I'm temporarily turning off a few neat features to reduce server load, such as "who's online" and a few other things. I might shut off private messaging as well.  These should all be turned back on when the old message boards are switched over to "read only."


----------



## graydoom (Jan 18, 2002)

Doh! I don't mind the private messaging, but I've found the Who's Online to be one of the main reasons I like these boards better.
Oh well. I'll somehow manage to survive . Just please try to re-enable it as soon as it is feasible.


----------



## Piratecat (Jan 18, 2002)

Absolutely. It will probably only be off for a week or less.


----------



## Morrus (Jan 18, 2002)

I imagine that the first week is going to be a nightmare - with slow boards, frequent crashes etc.  Thousands of people registering and trying out all the nifty, yet server-intensive features tend to have that effect.
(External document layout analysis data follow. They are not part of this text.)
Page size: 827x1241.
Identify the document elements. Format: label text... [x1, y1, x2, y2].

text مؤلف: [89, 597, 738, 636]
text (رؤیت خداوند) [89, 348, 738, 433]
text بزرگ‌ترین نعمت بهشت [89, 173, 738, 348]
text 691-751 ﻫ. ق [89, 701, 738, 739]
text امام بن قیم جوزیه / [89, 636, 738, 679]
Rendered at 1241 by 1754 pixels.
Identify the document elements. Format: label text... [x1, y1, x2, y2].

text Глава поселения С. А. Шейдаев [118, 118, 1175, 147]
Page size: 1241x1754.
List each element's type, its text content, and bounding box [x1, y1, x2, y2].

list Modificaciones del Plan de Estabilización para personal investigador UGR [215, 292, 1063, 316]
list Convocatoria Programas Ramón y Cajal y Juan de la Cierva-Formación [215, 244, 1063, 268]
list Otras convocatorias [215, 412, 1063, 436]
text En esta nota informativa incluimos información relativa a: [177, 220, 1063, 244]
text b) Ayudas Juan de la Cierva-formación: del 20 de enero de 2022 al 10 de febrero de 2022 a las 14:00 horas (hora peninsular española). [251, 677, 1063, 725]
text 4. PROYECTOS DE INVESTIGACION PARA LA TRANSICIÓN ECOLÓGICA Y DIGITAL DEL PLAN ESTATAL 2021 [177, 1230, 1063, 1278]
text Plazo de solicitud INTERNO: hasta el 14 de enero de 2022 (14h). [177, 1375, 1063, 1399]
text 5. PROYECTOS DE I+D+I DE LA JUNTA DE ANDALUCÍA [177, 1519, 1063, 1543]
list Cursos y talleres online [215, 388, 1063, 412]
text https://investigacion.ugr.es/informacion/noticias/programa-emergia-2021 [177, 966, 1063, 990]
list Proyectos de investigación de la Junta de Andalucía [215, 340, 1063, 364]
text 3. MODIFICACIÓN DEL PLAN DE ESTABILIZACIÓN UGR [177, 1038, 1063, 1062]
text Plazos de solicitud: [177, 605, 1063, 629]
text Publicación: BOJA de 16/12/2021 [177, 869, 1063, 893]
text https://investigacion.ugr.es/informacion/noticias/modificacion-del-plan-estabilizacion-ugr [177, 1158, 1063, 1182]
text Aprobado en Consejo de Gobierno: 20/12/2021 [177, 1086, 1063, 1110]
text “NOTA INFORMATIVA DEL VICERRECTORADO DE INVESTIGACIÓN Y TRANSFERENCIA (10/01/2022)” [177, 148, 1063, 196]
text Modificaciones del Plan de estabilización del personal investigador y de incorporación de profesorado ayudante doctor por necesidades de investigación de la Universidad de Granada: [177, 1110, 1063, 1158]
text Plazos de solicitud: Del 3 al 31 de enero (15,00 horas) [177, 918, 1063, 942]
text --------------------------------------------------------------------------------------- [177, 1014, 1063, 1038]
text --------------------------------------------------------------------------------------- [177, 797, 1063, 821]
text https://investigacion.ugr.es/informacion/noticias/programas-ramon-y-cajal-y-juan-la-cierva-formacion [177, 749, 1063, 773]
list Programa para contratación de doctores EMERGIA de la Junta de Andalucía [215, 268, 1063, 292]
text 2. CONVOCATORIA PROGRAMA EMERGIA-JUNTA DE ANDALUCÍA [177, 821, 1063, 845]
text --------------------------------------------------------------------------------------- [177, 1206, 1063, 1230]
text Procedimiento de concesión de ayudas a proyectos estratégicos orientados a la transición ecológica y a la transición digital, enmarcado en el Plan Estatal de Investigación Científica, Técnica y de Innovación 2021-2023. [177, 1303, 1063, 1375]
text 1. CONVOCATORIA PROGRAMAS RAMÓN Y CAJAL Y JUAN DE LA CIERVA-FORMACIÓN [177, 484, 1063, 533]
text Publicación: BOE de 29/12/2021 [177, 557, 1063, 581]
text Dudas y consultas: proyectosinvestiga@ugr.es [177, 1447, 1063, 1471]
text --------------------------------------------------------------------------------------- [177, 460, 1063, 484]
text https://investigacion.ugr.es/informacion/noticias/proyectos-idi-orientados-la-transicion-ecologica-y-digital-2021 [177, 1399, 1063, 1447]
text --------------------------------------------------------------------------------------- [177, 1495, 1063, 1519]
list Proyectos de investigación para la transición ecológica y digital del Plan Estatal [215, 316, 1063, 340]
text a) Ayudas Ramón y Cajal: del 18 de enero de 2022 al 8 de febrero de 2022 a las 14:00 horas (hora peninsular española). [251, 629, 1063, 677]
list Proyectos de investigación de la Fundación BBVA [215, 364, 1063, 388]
It'll all calm down once registration slows down to normal daily levels and everyone's bored of lokoing at all the cool new stuff.


----------



## Duncan Haldane (Jan 19, 2002)

Morrus said:
			
		

> *I imagine that the first week is going to be a nightmare - with slow boards, frequent crashes etc.  Thousands of people registering and trying out all the nifty, yet server-intensive features tend to have that effect.
> 
> It'll all calm down once registration slows down to normal daily levels and everyone's bored of lokoing at all the cool new stuff.  *




Hey,

just so you guys know, these boards are responding MUCH faster for me right now (maybe it's quiet time in US land atm or something).

Sometimes on the old boards I'd have to hit refresh 3 or more times to get rid of "maximum timeouts".

I'm using a 56k modem in DownUnder land, so that may have something to do with my problems on the old boards.

thanks!


----------



## Morrus (Jan 19, 2002)

They're alternating between incredibly fast and horribly slow.  I've closed the old boards temporarily, and rebooted the server.  That'll help.


----------